The Hall of Famer won the Olympic gold medal at the 1964 Tokyo Games.
He turned pro in 1965. He was the first man to beat Ali, knocking him down and taking a decision in the so-called "Fight of the Century" in 1971. He would go on to lose two more fights to Ali, including the epic "Thrilla in Manila" bout.
Earlier in the week, Larry Holmes talked about the incredible influence Joe Frazier had on his life and career. Frazier hired Holmes when he was 22 as a sparring partner, giving him his first big break.
"He hired me and paid me $375 a week and put me in the best hotel and gave me the best food and he picked me up every day to go run," Holmes said.
Though slowed in his later years and his speech slurred by the toll of punches taken in the ring, Frazier was still active on the autograph circuit in the months before he died. In September he went to Las Vegas, where he signed autographs in the lobby of the MGM Grand hotel-casino shortly before Floyd Mayweather Jr.'s fight against Victor Ortiz.
An old friend, Gene Kilroy, visited with him and watched Frazier work the crowd.
"He was so nice to everybody," Kilroy said. "He would say to each of them, 'Joe Frazier, sharp as a razor, what's your name?'"
Frazier was small for a heavyweight, weighing just 205 pounds when he won the title by stopping Jimmy Ellis in the fifth round of their 1970 fight at Madison Square Garden. But he fought every minute of every round going forward behind a vicious left hook, and there were few fighters who could withstand his constant pressure.
His reign as heavyweight champion lasted only four fights -- including the win over Ali -- before he ran into a slugger even more fearsome than himself. George Foreman responded to Frazier's constant attack by dropping him three times in the first round and three more in the second before their 1973 fight in Jamaica was waved to a close and the world had a new heavyweight champion.
Two fights later, Frazier met Ali in a rematch of their first fight, only this time the outcome was different. Ali won a 12-round decision, and later that year stopped Foreman in the Rumble in the Jungle in Zaire.
There had to be a third fight, though, and what a fight it was. With Ali's heavyweight title at stake, the two met in Manila in a battle that will long be seared in boxing history.
Frazier went after Ali round after round, landing his left hook with regularity as he made Ali backpedal around the ring. But Ali responded with left jabs and right hands that found their mark again and again. Even the intense heat inside the arena couldn't stop the two as they fought every minute of every round with neither willing to concede to the other one second of the round.

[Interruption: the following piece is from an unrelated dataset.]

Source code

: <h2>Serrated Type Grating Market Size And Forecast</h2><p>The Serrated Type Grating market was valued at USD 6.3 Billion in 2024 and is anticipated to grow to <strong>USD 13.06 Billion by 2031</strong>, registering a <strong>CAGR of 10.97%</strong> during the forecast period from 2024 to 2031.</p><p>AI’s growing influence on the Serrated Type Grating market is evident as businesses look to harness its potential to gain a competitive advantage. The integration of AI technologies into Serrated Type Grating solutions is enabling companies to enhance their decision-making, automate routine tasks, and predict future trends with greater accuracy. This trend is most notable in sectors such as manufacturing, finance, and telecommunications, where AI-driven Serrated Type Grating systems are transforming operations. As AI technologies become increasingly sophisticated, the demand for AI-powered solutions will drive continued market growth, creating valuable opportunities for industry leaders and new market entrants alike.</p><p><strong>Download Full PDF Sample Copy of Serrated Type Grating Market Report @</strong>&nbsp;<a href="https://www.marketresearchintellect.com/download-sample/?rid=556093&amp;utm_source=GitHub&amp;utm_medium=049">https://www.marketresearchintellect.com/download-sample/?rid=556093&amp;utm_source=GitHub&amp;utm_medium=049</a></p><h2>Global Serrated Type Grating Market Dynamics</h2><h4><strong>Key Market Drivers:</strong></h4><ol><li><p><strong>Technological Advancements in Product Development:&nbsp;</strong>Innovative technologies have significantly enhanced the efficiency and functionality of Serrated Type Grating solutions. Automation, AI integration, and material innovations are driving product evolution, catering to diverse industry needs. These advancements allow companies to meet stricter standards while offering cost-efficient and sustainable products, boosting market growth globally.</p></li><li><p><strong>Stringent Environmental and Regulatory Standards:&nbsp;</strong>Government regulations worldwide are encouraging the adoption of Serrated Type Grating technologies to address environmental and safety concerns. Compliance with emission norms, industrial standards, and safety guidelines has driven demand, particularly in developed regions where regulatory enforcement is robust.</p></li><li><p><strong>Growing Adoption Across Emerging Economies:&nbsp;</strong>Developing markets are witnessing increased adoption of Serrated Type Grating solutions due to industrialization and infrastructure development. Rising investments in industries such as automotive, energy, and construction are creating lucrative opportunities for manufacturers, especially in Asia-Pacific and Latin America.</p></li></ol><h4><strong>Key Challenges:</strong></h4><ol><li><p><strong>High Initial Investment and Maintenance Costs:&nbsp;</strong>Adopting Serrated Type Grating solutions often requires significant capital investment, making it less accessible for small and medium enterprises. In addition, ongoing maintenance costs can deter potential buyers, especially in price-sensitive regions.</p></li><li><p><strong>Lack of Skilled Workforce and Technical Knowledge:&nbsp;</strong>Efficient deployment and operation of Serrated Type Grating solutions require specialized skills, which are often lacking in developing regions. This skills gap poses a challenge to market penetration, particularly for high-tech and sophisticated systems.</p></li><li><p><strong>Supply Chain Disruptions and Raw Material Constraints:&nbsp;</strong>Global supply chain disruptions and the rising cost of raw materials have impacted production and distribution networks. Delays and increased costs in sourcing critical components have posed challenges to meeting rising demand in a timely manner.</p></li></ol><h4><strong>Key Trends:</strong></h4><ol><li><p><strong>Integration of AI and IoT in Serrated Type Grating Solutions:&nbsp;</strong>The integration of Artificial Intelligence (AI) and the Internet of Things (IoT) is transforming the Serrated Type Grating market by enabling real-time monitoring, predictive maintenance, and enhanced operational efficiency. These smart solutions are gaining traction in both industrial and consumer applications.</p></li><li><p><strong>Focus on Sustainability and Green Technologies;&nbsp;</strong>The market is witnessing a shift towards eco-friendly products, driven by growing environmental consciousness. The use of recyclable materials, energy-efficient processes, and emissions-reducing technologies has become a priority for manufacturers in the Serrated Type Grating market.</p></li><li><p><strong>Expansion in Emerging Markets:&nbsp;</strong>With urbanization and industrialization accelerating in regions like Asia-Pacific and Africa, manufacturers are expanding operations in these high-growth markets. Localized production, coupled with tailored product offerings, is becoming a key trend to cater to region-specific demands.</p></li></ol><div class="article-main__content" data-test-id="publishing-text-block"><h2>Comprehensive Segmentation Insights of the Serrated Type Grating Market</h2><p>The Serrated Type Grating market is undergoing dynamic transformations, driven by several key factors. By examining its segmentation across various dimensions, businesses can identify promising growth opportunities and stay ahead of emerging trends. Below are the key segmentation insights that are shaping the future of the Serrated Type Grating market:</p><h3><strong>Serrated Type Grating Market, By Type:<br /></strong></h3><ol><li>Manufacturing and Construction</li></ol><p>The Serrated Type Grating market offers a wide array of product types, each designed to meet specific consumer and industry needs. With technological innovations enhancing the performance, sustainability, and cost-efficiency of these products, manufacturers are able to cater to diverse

"They told me Joe Frazier was through," Ali told Frazier at one point during the fight.
"They lied," Frazier said, before hitting Ali with a left hook.
Finally, though, Frazier simply couldn't see and Futch would not let him go out for the 15th round. Ali won the fight while on his stool, exhausted and contemplating himself whether to go on.
It was one of the greatest fights ever, but it took a toll. Frazier would fight only two more times, getting knocked out in a rematch with Foreman eight months later before coming back in 1981 for an ill advised fight with Jumbo Cummings.
In spite of this, Frazier's legacy was solidified. "Smokin' Joe" will forever be known as one of the greatest fighters in boxing history as well as a champion, both in and out of the ring.